Ora, anni addietro il professor Orsini ha pure messo su carta giudizi e frasi irricevibili a riguardo di Antonio Gramsci, il che per parte mia sarebbe sufficiente ad archiviare il capitolo. Resta che sulla combinazione Corona-Orsini (ma direi essenzialmente il secondo), la Rai, prima industria culturale del Paese, sembrerebbe orientata a chiudere Cartabianca a fine stagione. Perché fa scarsi ascolti? Questo non si può dire, competendo pressoché alla pari con la concorrenza di giorno e di fascia.

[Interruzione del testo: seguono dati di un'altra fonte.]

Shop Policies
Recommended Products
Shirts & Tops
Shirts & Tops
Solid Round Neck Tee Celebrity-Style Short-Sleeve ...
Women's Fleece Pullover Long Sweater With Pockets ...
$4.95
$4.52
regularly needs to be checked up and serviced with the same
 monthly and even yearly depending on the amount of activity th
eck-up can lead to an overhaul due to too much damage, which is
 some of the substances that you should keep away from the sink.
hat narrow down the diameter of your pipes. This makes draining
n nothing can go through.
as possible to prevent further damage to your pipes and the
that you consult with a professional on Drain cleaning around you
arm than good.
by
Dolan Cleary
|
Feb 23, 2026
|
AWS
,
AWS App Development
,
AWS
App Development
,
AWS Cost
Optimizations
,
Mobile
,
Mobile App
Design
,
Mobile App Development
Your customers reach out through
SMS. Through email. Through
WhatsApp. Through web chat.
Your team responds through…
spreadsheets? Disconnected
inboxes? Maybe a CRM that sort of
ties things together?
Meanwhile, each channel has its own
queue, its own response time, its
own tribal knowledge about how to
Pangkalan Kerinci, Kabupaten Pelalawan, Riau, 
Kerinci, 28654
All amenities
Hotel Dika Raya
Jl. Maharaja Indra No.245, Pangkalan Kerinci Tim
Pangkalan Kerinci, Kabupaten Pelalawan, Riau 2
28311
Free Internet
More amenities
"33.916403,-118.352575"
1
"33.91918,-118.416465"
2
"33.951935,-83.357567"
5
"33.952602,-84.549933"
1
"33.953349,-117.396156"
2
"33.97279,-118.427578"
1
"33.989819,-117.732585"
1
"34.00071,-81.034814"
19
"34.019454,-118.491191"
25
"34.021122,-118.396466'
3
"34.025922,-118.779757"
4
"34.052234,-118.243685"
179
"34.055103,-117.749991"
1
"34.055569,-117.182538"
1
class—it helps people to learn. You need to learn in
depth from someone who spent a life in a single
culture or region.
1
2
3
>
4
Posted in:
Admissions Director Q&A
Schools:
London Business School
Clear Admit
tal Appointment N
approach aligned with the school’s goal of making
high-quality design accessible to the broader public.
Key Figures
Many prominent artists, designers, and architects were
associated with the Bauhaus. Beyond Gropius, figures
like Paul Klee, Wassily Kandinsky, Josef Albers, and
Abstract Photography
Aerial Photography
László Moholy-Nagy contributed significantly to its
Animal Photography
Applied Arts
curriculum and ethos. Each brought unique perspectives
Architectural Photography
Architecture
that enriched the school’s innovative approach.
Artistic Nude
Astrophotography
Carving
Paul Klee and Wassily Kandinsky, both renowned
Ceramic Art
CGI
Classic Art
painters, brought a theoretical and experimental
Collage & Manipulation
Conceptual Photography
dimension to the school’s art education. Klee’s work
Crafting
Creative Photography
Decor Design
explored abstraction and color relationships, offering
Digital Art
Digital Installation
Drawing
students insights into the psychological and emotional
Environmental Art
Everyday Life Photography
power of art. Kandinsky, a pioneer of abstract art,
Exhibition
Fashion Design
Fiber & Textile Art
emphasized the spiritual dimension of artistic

Perché non piace al direttore di quella rete o all’amministratore delegato dell’azienda o all’intero consiglio di amministrazione di Viale Mazzini? Questa è un’ipotesi più realistica, anche se obbligherebbe a fornire i motivi di un giudizio tanto severo, a meno di ritenere bastante la discrezionalità dei vertici di turno. Ci sarebbe infine una terza possibilità che, detta in soldoni, ricadrebbe nel vizio antico della politica a voler metter parola sull’autonomia editoriale di questo o quel pezzo dell’informazione pubblica.
Ecco, siccome “a pensar male si fa peccato etc. etc.”, voglio credere non sia così, ma nel caso opposto andrebbe spiegato come, quello sì, vorrebbe dire riaprire l’album della censura nel tempo sbagliato e nel modo peggiore. Perché di storie, aneddoti o episodi simili la nostra televisione è ricca. Uno tra i più noti? Erano le 21.10 del 29 novembre 1962 quando l’annunciatrice affacciata nelle case comunicò il “ritiro” da Canzonissima dei due conduttori, Franca Rame e il futuro Nobel Dario Fo, rei di uno sketch sulle morti bianche nei cantieri edili. Bello scandalo allora (l’epurazione, perché le morti bianche sono proseguite nei decenni). Oppure la scomparsa – c’è chi dice, distruzione – di filmati con don Milani e Pasolini o la messa al bando di Musatti e Zavattini. Per non dire dei testi delle canzoni che chiederebbero un capitolo a sé.
Il punto, come detto, è che la televisione di quella censura è ricca, però da tempo sarebbe anche sazia nel senso di non contemplare più forme di controllo, vigilanza e pressione che nulla di pedagogico potevano vantare in passato e oggi, nell’epoca di social e ricchezza di offerte e contenuti, appaiono grottescamente fuori sincrono come i vecchi inserti di Enrico Ghezzi a Blob. Detto ciò non so dire come la vicenda finirà. Mi auguro nel solo modo sensato, riponendo le forbici e sposando la saggia regola di far camminare le idee sulla forza loro anziché sul silenziare opinioni altrui. Quindi, per il poco che possa contare, lunga vita a Cartabianca e finiamola qui.